_TUGAS A_
Ulangi seluruh baris catatan di bawah ini tanpa perubahan, tetapi jangan sertakan gambar-gambarnya.

Pemeran Kawah Ojol Seniman Hyun Nahm, Kritik Kerentanan Tenaga Kerja Kontemporer
16 November 2024 |
22:29 WIB
Galeri seni ROH kembali menggelar pameran tunggal seniman asal Korea Selatan, Hyun Nahm bertajuk Kawah Ojol. Dibuka untuk publik mulai 20 November 2024 hingga 5 Januari 2025, pameran ini menampilkan koleksi 12 karya dengan beragam bentuk, dari dua dimensi, tiga dimensi, hingga instalasi.
Karya-karya yang ditampilkan merupakan hasil residensi sang seniman selama menjelajahi Indonesia dari Oktober 2023 hingga Februari 2024 lalu. Selama masa residensinya, Hyun Nahm mengunjungi beberapa tempat seperti Kawah Putih, Museum Geologi dan Tangkuban Perahu di Bandung, gunung Merapi di Yogyakarta, dan Kawah Ijen di Banyuwangi.
Perjalanannya ke sejumlah tempat, yang seluruhnya memiliki benang merah terkait gunung berapi itu, rupanya membawanya satu perenungan tentang kerentanan dan ketidakpastian. Dua hal ini pun tampak melandasi praktik keseniannya pada pameran ini.
Baca juga: Hidupkan Jejak Founding Father, Munasprok Gelar Pameran Memori Antik Tokoh Proklamasi
Satu karya yang mencuri perhatian adalah The Mine (2024). Pada karya instalasi tersebut, terpampang sebuah bercak, yang sekilas seperti sebuah cairan yang meleleh di lantai berbahan sulfur, di sudut ruangan tersebut.
Di bagian tengah karya tersebut, terdapat pecahan-pecahan helm motor dalam berbagai kondisi. Ada yang pecah menjadi bagian kecil-kecil, sedangkan yang lainnya masih menunjukkan bentuk setengah helm.
Jika diperhatikan, pecahan helm tersebut bukanlah helm biasa. Di bagian-bagian tertentunya, masih bisa kita temukan sejumlah logo maupun tulisan yang merujuk pada perusahaan-perusahaan ojek online.
Lewat visualisasi tersebut, sang seniman seolah tengah membicarakan ‘penambangan jenis baru’ yang komoditasnya bukan lagi batu bara, minyak bumi, atau emas, tetapi manusia.
Narasi kerentanan dan ketidakpastian itu juga misalnya muncul pada karya instalasi lain berjudul Puppeteer (Archipelago). Fokus karya ini memperluatkan visual motor yang tengah tergeletak di lantai.
Di motor dengan balutan corak hijau dan putih tersebut, tampak ada beberapa bagian cat yang mengelupas. Di Instalasi tersebut, beberapa sisinya tampak diikat sebuah tali yang menarik benda lain di ujungnya.
Instalasi ini cukup menarik karena seperti menempatkan motor sebagai dalang yang mengendalikan berbagai benda-benda di ujungnya melalui tali-tali tersebut.

_CATATAN TERLAMPIR_
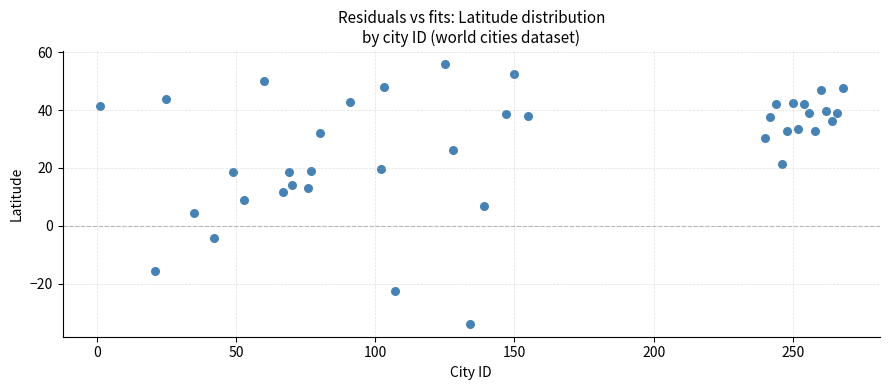

What is the range of X values (max minus min)?

267.0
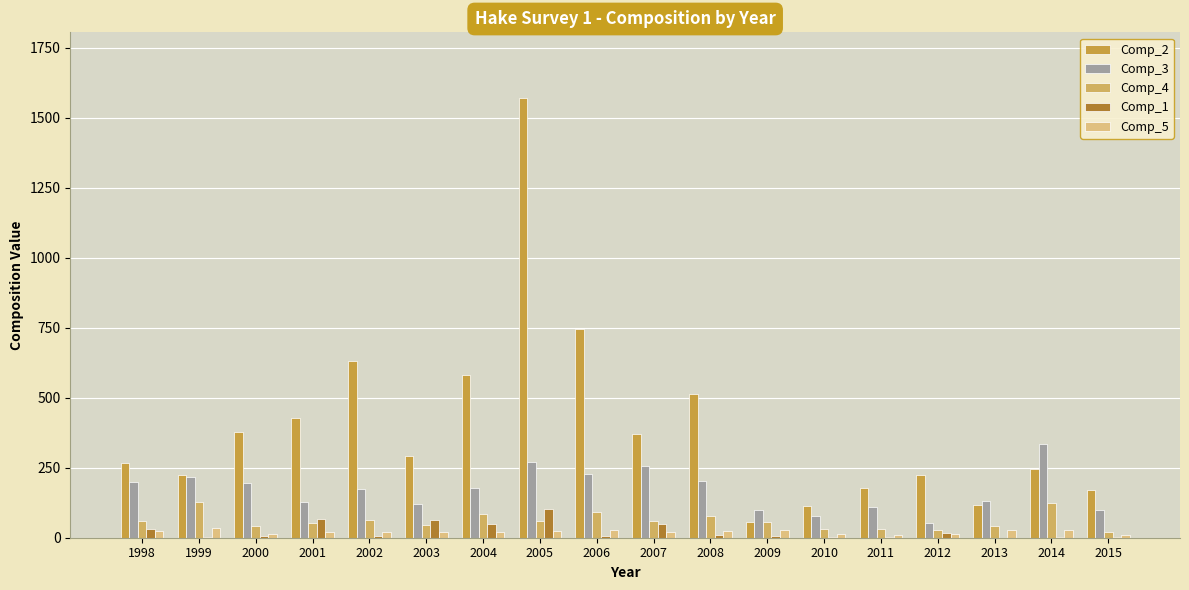

At which label does Comp_1 first exceed 7?

1998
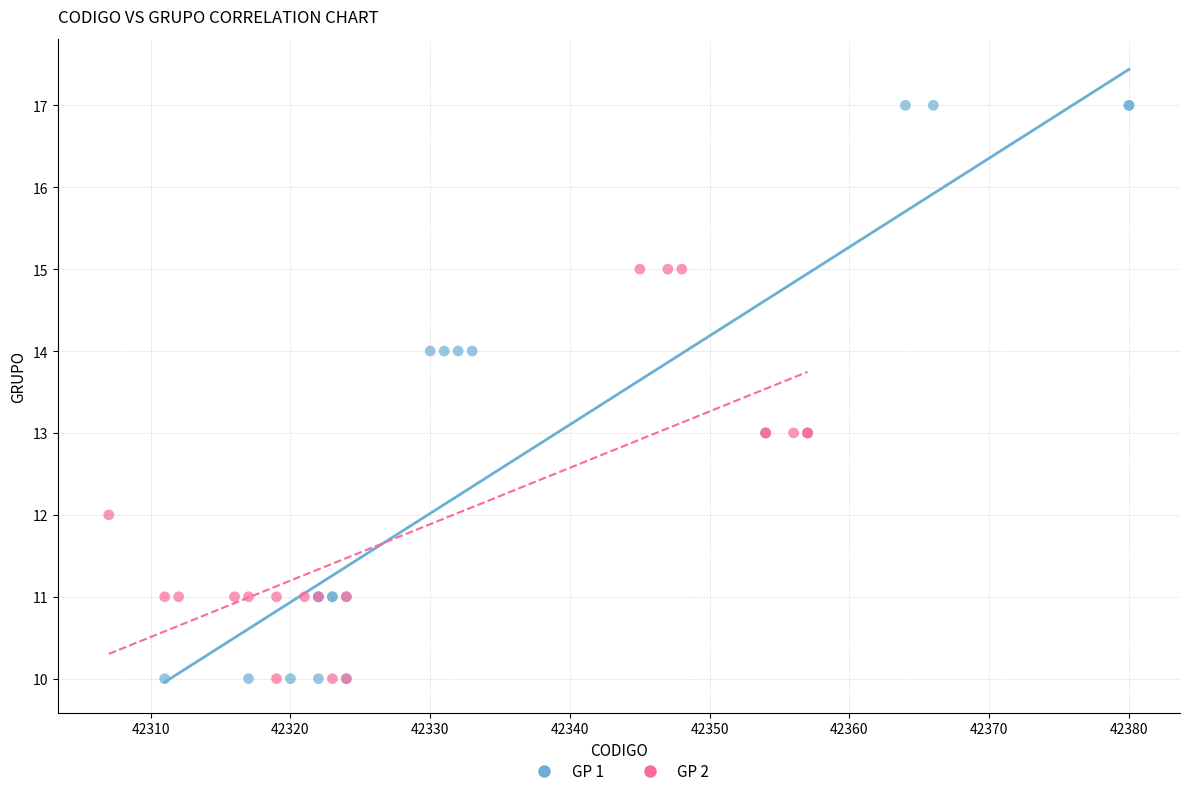

Which series reaches the maximum Y coordinate?

GP 1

_TUGAS B_
Jawablah pertanyaan berikut berdasarkan bacaan tentang pameran Kawah Ojol.
(i) Berapa jumlah karya yang ditampilkan dalam pameran ini?
(ii) Dari bulan apa hingga bulan apa Hyun Nahm menjalani residensi di Indonesia?
(iii) Benda apa yang terdapat di bagian tengah karya The Mine?

_JAWABAN TUGAS A_
What is the range of X values (max minus min)?

267.0

At which label does Comp_1 first exceed 7?

1998

Which series reaches the maximum Y coordinate?

GP 1

_JAWABAN TUGAS B_
(i) 12 karya.
(ii) Dari Oktober 2023 hingga Februari 2024.
(iii) Pecahan-pecahan helm motor dalam berbagai kondisi.